Dünya Nimetleri yüzyıl dönümünden coşkulu bir sesleniş; okuru kendi kendine vurduğu prangalardan kurtulmaya, yaşadığımız dünyanın bize sağladığı tüm nimetlerini kucaklamaya, bedensel ve zihinsel hazların peşinden gitmeye çağıran, Nietzsche’den bayrağı devralan ve 20. yüzyılın pek çok kitlesel akımına bırakan bir gençlik yapıtı.

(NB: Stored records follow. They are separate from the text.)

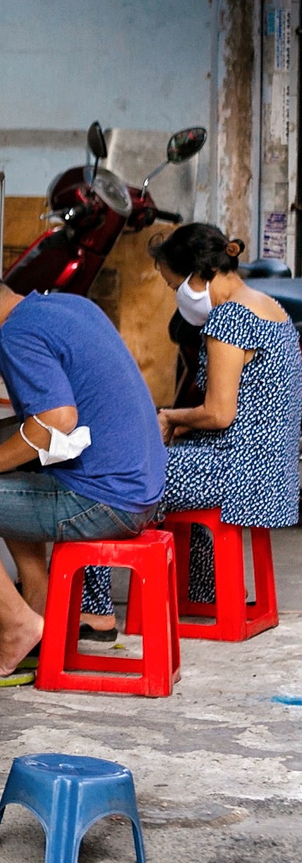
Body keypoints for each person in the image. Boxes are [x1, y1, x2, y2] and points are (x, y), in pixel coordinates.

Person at [0, 255, 165, 676]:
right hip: (142, 491)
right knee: (22, 473)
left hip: (103, 501)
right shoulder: (68, 305)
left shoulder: (15, 335)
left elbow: (57, 419)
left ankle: (15, 620)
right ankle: (37, 602)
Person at [77, 225, 301, 619]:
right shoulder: (271, 307)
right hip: (273, 474)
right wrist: (179, 423)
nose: (174, 294)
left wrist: (169, 417)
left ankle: (94, 612)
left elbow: (219, 413)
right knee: (175, 460)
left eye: (172, 284)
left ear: (199, 275)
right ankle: (206, 590)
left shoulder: (229, 319)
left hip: (238, 472)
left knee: (111, 480)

Gide’in yıllar sonra komünizmi benimsediği kısa dönemde kaleme aldığı Yeni Nimetler, ilk kitabın konularını benzer şekilde ele alarak yazarın yarım asırlık meslek hayatında hangi temaların ve düşüncelerin bir sürekliliğe sahip olduğunu bize gösteriyor. Lirik fragmanlar, anılar, şiirler, gezi notları ve aforizmalarla dolu bu deneysel anlatı, Fransız edebiyatını en çok etkilemiş eserlerden biri.

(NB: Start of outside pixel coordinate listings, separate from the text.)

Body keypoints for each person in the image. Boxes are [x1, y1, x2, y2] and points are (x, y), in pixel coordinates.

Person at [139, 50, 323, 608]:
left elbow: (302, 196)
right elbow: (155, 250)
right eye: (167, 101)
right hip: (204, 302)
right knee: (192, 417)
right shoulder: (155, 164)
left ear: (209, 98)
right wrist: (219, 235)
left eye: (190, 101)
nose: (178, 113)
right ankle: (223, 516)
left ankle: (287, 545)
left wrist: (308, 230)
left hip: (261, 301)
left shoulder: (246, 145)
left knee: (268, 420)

#otobiyografi #anlatı #yaşamsevinci #coşku #haz #gezi #cinsellik
ANDRÉ GIDE, 1869’da Paris’te doğdu. Yazı hayatına 1891’de yayımladığı Les Cahiers d’André Walter ve Le Traité de Narcisse ile başladı. Bunları 1894’te Batak, Dünya Nimetleri, 1902’de Ayrı Yol izledi. André Gide, Birinci Dünya Savaşı’ndan sonra tanındı. Gide’in yazarlıktaki ustalığı, üslubundaki açıklık ve duruluk, bir yandan kitaplarında ortaya koyduğu kaygılarıyla, öte yandan düşüncelerinin karmaşıklığıyla tam bir çelişki içindeydi. 1919’da yazdığı Pastoral Senfoni son derece duygulu ve insancıl bir romandı. Gide’in en iyi eseri sayılan Kalpazanlar 1925’te yayımlandı. Bu tarihten sonra en ağır konuları işlemekten çekinmedi, her türlü önyargıdan uzaklaşıp yerleşik inanç ve düşüncelere körü körüne bağlanmaktan kaçındı. 1947’de Nobel Edebiyat Ödülü’nü aldı. 1951’de öldü.

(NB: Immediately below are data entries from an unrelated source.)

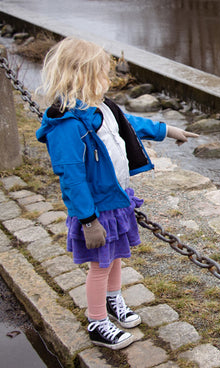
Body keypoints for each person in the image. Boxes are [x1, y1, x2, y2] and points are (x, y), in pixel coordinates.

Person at [35, 37, 198, 350]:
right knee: (100, 266)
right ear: (80, 77)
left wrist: (167, 130)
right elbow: (71, 177)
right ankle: (97, 322)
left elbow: (129, 123)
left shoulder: (102, 107)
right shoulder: (67, 125)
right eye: (101, 74)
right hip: (96, 209)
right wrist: (88, 219)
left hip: (116, 198)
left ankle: (113, 301)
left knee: (116, 258)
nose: (108, 80)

TAHSİN YÜCEL, 1933’te Elbistan’da doğdu. Galatasaray Lisesi’ni ve İÜ Edebiyat Fakültesi Fransız Dili ve Edebiyatı Bölümü’nü bitirdi (1960). Varlık Yayınları'nda çevirmenlik ve yazı işleri müdürlüğü yaptı. Öykü derlemeleri, romanları, bilimsel araştırmaları ve kuramsal yazılarının yanı sıra, Balzac, Flaubert, Daudet, Gide, Simenon, France, Proust, Camus, Sartre, Malraux ve Duras gibi önemli Fransız yazarların yapıtlarını dilimize kazandıran Yücel, 1984'de Azra Erhat Çeviri Üstün Hizmet Ödülü'ne, 1997'de Fransız hükümeti Palmes Académiques Nişanı'na değer görüldü. 22 Ocak 2016'da aramızdan ayrıldı.